Jak’s legendary status was confirmed last Friday when news spread like wildfire on social media that Jak had passed on. He’d been found alone and unconscious by a cousin who’d come to his Forest Road flat to cook for him as his wife Florence was back in Uganda. Friends had tried to get Jak to return with her as he’d built a family home in Western Uganda. Yet he refused.
He died while on route to Nairobi Hospital.
In his prime, Jak was known as an ‘African [Marc] Chagall’, named after the 20th century modern artist who, like Jak, created colorful, whimsical artworks that always had an enchanting narrative. He’d never had a chance to go to school but he had natural talent. Plus his mother was artistic and the stained glass windows of the local church taught him the value of translucent colors and the power of art to tell powerful tales.
Jak’s big break was becoming a driver for one Makerere University professor who saw his talent and took him to be mentored by Professor Sam Ntiru, head of Makerere’s Art Department. From there he came to Kenya in the early 1970s and eventually exhibited at Paa ya Paa, Gallery Watatu and French Cultural Centre.

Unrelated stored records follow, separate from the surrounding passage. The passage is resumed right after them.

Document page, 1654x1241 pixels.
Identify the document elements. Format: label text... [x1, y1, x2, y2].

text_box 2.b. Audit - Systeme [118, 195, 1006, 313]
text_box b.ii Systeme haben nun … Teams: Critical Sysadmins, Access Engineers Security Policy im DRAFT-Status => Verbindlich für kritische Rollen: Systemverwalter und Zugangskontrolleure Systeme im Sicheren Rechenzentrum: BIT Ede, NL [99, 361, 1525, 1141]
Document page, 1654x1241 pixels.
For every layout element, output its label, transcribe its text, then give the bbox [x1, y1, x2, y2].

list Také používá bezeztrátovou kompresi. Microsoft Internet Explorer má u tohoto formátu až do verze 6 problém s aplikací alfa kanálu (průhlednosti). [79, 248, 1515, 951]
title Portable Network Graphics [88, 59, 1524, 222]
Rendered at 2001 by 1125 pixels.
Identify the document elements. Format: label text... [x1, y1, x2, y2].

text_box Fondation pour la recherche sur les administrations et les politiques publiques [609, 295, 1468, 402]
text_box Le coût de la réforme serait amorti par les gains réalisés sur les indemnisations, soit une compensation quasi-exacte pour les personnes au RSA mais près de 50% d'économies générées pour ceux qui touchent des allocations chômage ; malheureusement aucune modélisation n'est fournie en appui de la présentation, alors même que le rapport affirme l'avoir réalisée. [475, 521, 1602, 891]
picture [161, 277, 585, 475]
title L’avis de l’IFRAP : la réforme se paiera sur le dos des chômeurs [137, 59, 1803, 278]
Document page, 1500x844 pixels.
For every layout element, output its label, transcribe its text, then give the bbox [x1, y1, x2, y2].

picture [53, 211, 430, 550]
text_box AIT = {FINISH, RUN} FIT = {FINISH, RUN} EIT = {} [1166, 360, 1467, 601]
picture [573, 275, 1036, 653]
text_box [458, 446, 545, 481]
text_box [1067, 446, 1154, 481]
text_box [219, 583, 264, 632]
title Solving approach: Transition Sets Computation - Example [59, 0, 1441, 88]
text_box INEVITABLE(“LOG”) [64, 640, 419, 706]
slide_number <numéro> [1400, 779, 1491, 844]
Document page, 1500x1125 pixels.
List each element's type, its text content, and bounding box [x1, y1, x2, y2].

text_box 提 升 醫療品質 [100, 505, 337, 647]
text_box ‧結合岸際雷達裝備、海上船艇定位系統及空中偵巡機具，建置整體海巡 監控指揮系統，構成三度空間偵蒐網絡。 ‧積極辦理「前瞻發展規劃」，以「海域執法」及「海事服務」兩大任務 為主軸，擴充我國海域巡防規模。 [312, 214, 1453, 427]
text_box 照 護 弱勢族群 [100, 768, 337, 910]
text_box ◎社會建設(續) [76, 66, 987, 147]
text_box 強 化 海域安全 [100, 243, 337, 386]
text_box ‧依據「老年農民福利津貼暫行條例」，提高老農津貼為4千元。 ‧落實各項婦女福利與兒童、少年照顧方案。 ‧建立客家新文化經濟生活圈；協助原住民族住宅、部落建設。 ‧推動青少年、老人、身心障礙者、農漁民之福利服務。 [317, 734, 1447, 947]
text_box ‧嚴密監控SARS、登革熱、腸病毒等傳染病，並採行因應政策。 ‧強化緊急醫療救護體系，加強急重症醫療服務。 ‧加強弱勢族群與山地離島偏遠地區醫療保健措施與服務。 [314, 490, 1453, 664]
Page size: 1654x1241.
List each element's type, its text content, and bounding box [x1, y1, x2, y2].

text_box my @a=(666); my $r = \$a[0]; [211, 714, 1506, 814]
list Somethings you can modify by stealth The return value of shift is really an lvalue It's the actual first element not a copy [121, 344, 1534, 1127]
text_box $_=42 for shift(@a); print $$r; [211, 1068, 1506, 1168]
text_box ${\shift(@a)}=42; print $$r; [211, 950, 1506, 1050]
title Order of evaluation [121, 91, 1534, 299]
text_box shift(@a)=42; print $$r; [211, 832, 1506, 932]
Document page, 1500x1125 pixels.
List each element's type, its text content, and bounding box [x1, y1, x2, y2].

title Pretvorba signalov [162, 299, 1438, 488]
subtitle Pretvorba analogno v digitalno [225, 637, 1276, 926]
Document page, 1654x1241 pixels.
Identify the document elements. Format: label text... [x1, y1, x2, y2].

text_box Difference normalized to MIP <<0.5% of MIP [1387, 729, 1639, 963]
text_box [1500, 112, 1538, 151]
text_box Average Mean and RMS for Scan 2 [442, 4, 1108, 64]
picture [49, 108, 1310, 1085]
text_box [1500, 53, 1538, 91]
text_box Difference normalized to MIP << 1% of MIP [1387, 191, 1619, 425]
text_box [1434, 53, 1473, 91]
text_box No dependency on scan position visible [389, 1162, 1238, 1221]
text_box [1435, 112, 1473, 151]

Jak was already established when the late Ruth Schaffner bought Gallery Watatu in 1985 and quickly took Jak under her wing. She soon became Jak’s mentor, mother-figure and money bank. She took his art worldwide, but after she died in 1996, Jak never recovered. He went into mourning and never got over his grief.
Jak will primarily be remembered for the luminous artworks he created between the mid-70s and mid-90s. But to his friends, he’ll be remembered as the sweet-spirited gentleman whose skill in visual storytelling is sublime.